Exercise goal ▸
Please reproduce the entries below exactly, leaving the pictures out.
*** Begin section ***
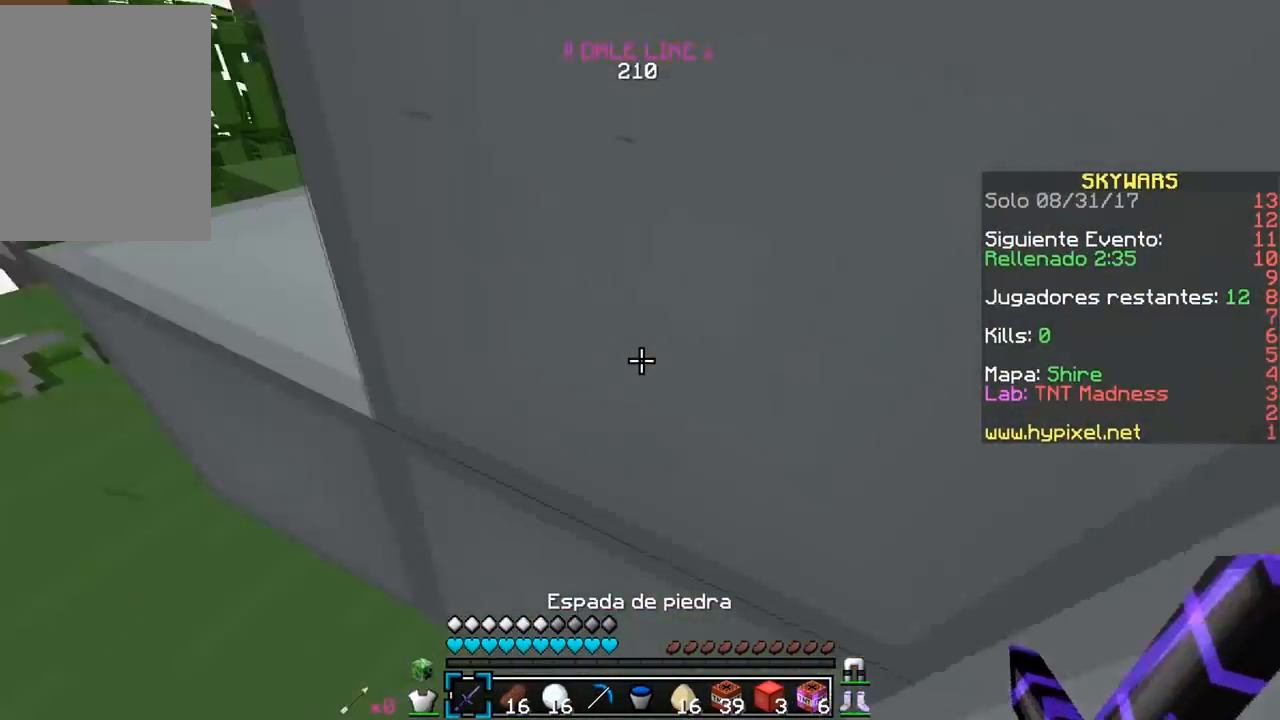
{"keys": ["a", "w"], "mouse": [], "events": []}
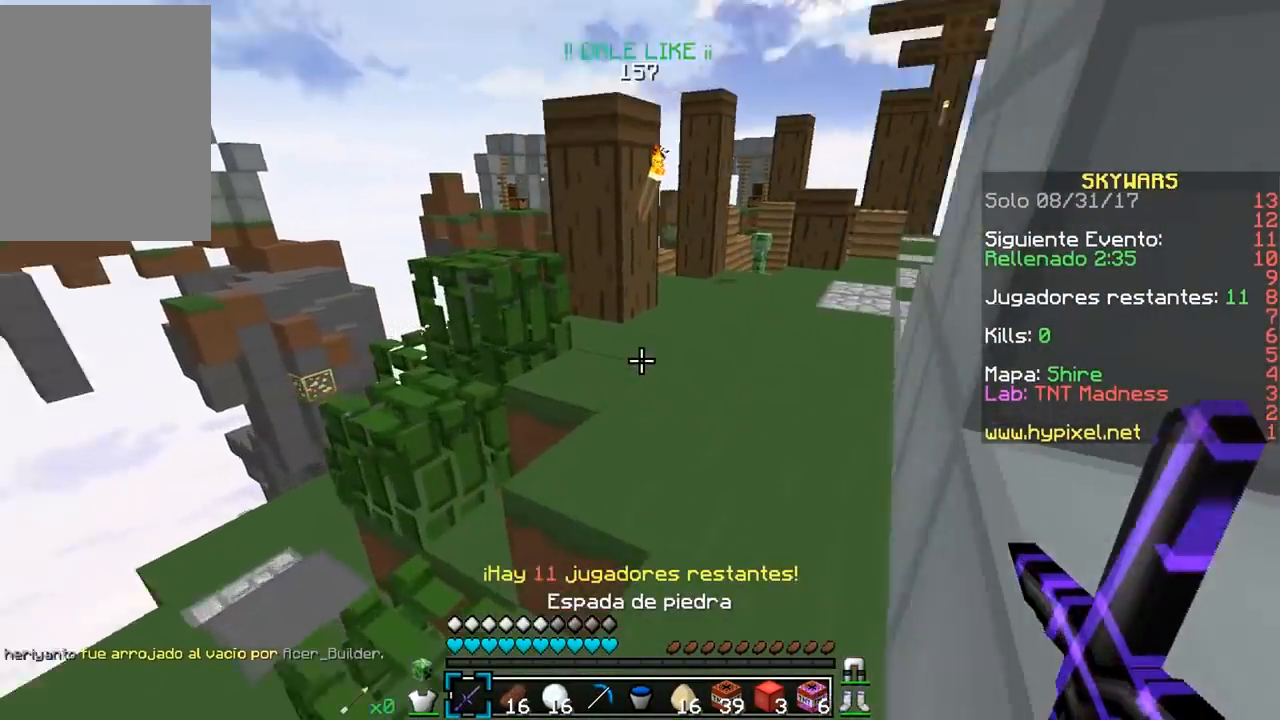
{"keys": ["w"], "mouse": [], "events": [[17, "a", "up"]]}
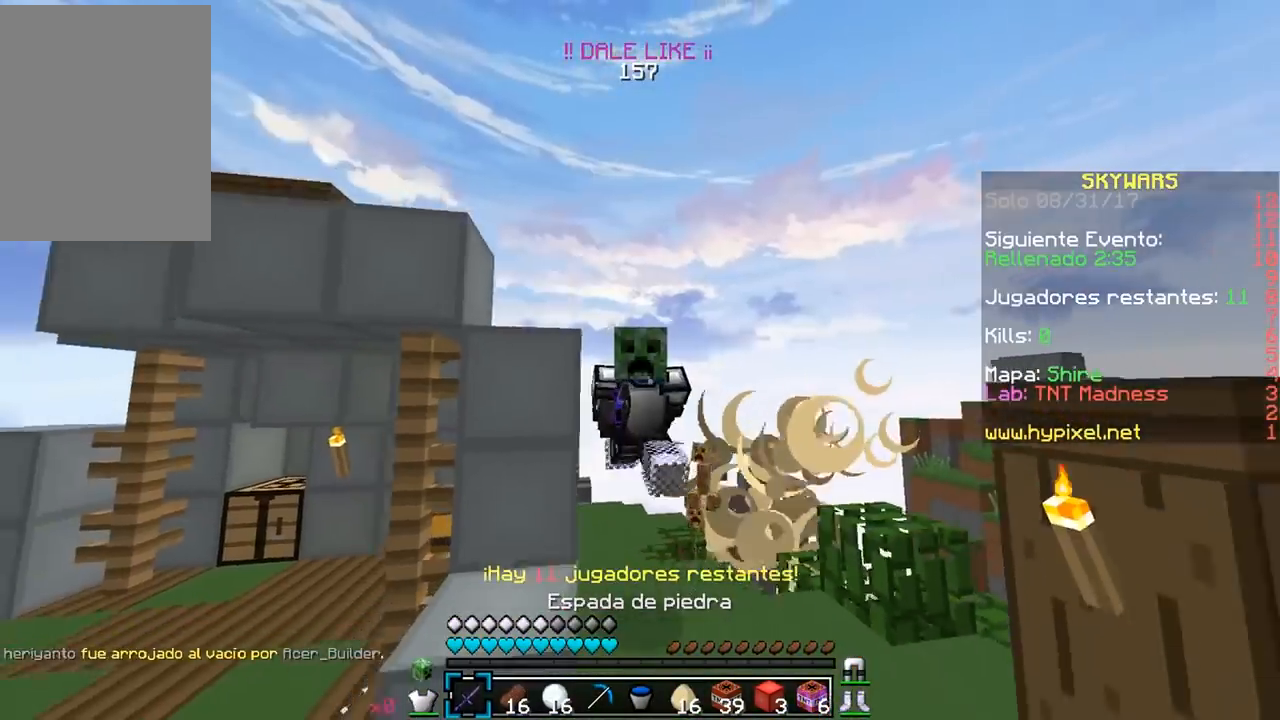
{"keys": ["w"], "mouse": [], "events": []}
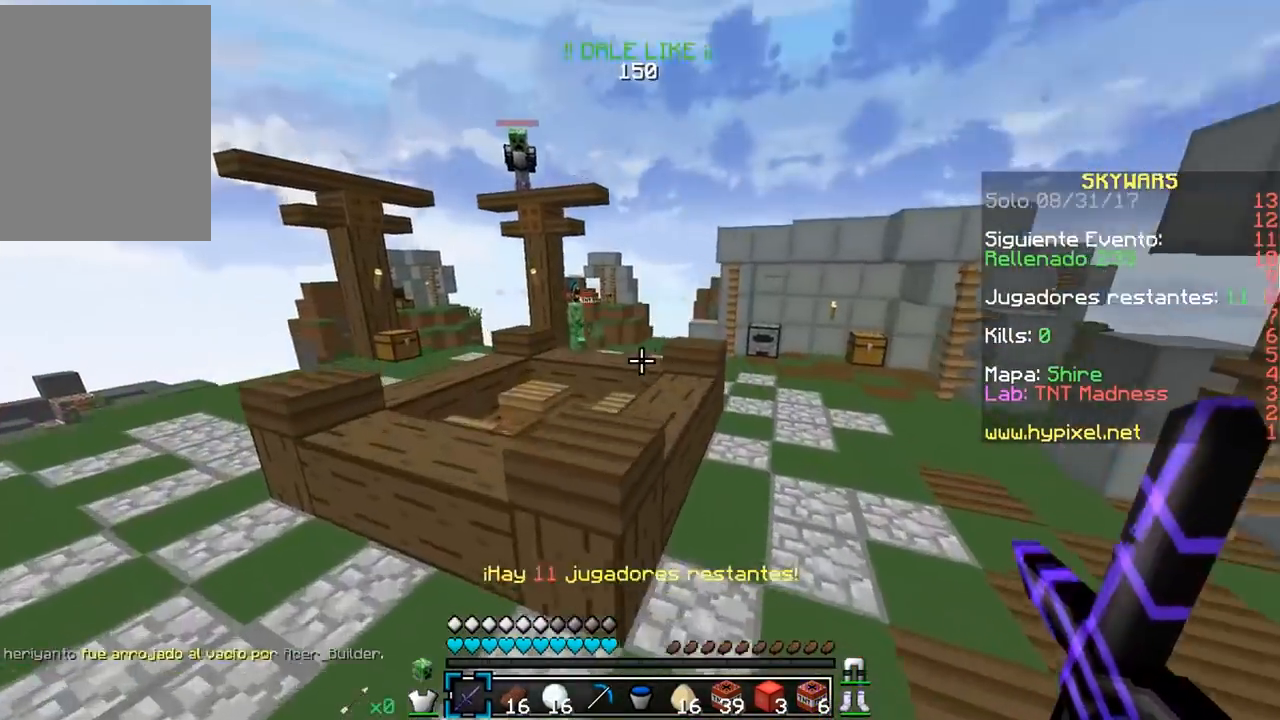
{"keys": ["d", "w"], "mouse": [], "events": [[33, "d", "down"]]}
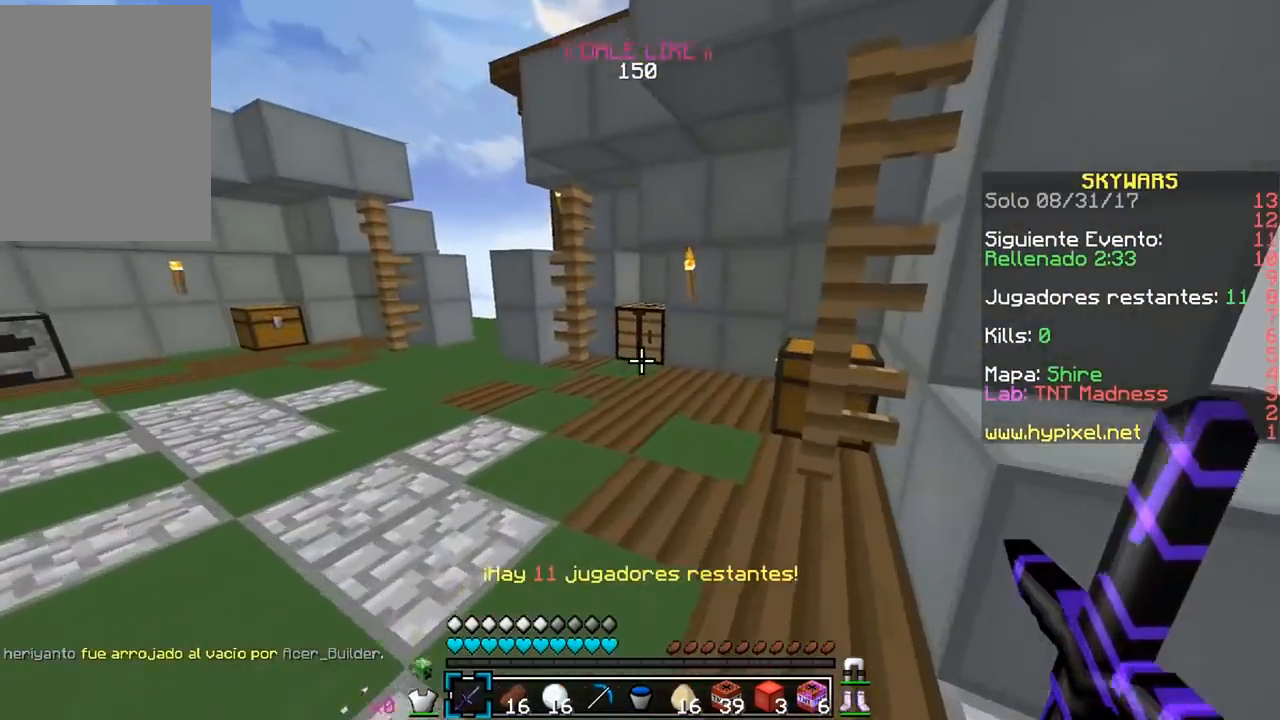
{"keys": ["w"], "mouse": [], "events": [[83, "d", "up"]]}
*** End section ***
Your solution ▸
{"keys": ["a", "w"], "mouse": [], "events": []}
{"keys": ["w"], "mouse": [], "events": [[17, "a", "up"]]}
{"keys": ["w"], "mouse": [], "events": []}
{"keys": ["d", "w"], "mouse": [], "events": [[33, "d", "down"]]}
{"keys": ["w"], "mouse": [], "events": [[83, "d", "up"]]}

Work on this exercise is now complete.